Wertmuller's failure to overcome the sexist stereotypes she depicts cannot be excused as incidental, as a flawed execution of good intentions that can be minimized in interpreting the film. Her inability to carry out the comic project she creates for herself in the first half of film shows that the fantasy situation is more compelling to her than any understanding of the dilemmas of traditional sexual roles.
Wertmuller's fundamental lack of sympathy with feminist ideas parallels her conception of the relation between politics and love. In each of her films, Wertmuller shows men whose political ideas are contradicted by their emotional and sexual behavior: in Love and Anarchy Giancarlo Giannini fails to shoot Mussolini because he falls in love; in the Seduction of Mimi his machismo belies his communism and ultimately forces him to collaborate with the Mafia; in Swept Away he forsakes his peasant wife and children for the socialite Raffaella. Though Wertmuller sees herself as a political filmmaker, the emotional message of her films is that political ideas and action are irrelevant to people's lives. She offers as an alternative only a romantic pessimism embodied in passionate, irrational love of the most traditional sort.

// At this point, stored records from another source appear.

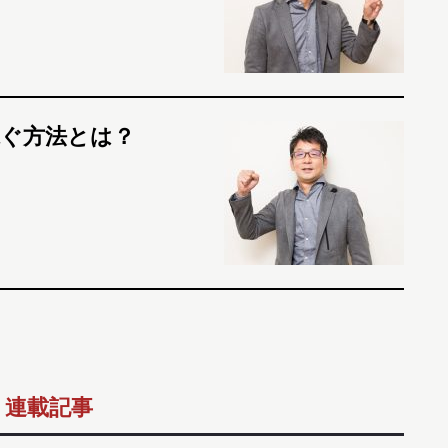
稼ぐ方法とは？
連載記事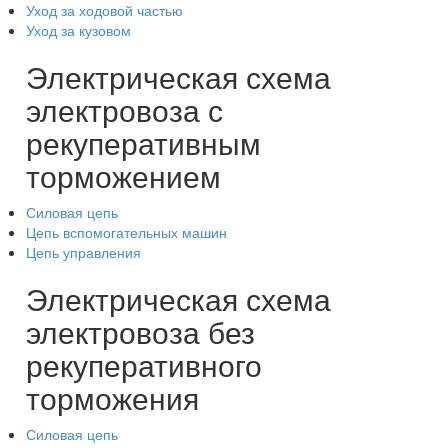
Уход за ходовой частью
Уход за кузовом
Электрическая схема
электровоза с
рекуперативным
торможением
Силовая цепь
Цепь вспомогательных машин
Цепь управления
Электрическая схема
электровоза без
рекуперативного
торможения
Силовая цепь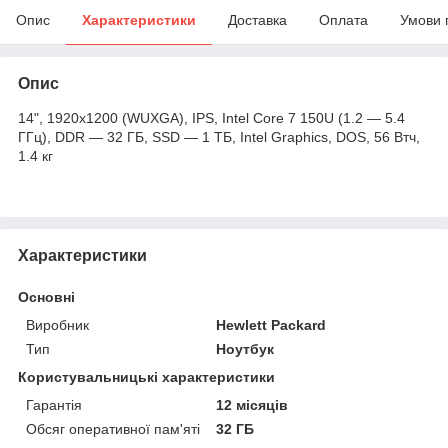
Опис
Характеристики
Доставка
Оплата
Умови 
Опис
14", 1920x1200 (WUXGA), IPS, Intel Core 7 150U (1.2 — 5.4
ГГц), DDR — 32 ГБ, SSD — 1 ТБ, Intel Graphics, DOS, 56 Втч,
1.4 кг
Характеристики
Основні
Виробник
Hewlett Packard
Тип
Ноутбук
Користувальницькі характеристики
Гарантія
12 місяців
Обсяг оперативної пам'яті
32 ГБ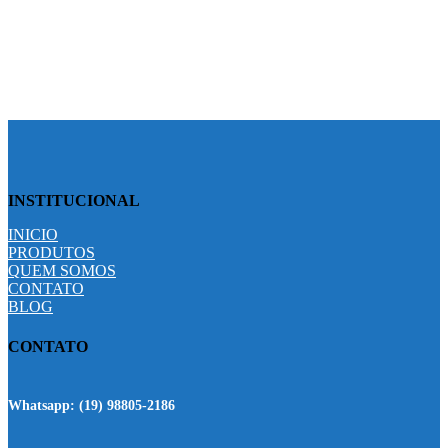
BANNER
Set banners and description for any category of your website.
INSTITUCIONAL
INICIO
PRODUTOS
QUEM SOMOS
CONTATO
BLOG
CONTATO
Whatsapp:
(19) 98805-2186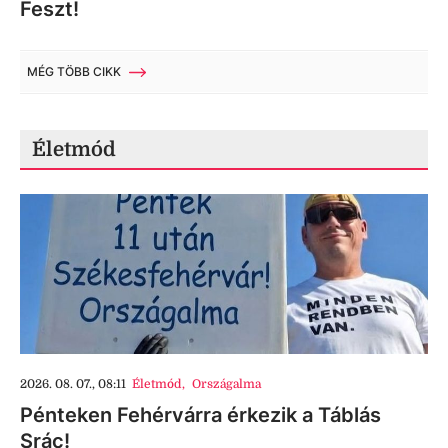
Feszt!
MÉG TÖBB CIKK
Életmód
2026. 08. 07., 08:11
Életmód
,
Országalma
Pénteken Fehérvárra érkezik a Táblás
Srác!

Wertmuller's difficulties in seeing beyond the problems she depicts are characteristic of commercial films about sex and politics, whether made in Italy or Hollywood. She is able to present graphically the damage hierarchical social relations wreck on people's characters, producing class hatred, frustration, and sado-masochism. But she can see no way out and so idealizes the very destructive relationships she seeks to overcome.
Similarly, Hollywood films during the Depression present the conflicts that wracked American society but ultimately reaffirm the American Dream. Films such as De Sica's A Brief Vacation and Scorcese's Alice Doesn't Live Here Anymore pose the issues of women's oppression but resolve them romantically. The key to such films' failure to transcend the problems they raise lies in their use of the stereotyped plots and characters of romantic comedy and tragedy. The logic of these genres leads either to a happy ending brought about by Fortune or an unhappy ending brought about by Fate; in either case the basic situation is left unchanged and the possibility of meaningful human action is denied.
THE POPULARITY OF Swept Away rests partially on its use of this romantic form, which mirrors people's fantasies. But its appeal lies more in Wertmuller's extraordinary ability to realize this fantasy through her camera and her actors, inextricably involving the audience with her characters. Wertmuller has said that she makes political films to reach a mass audience, by which she presumably means the working class. If Swept Away does reach a mass audience, as its current success suggests it may, no working class viewer will recognize its political intentions. He will only see a great love story reaffirming sexist roles, and in so doing he will not misread Wertmuller's true feelings.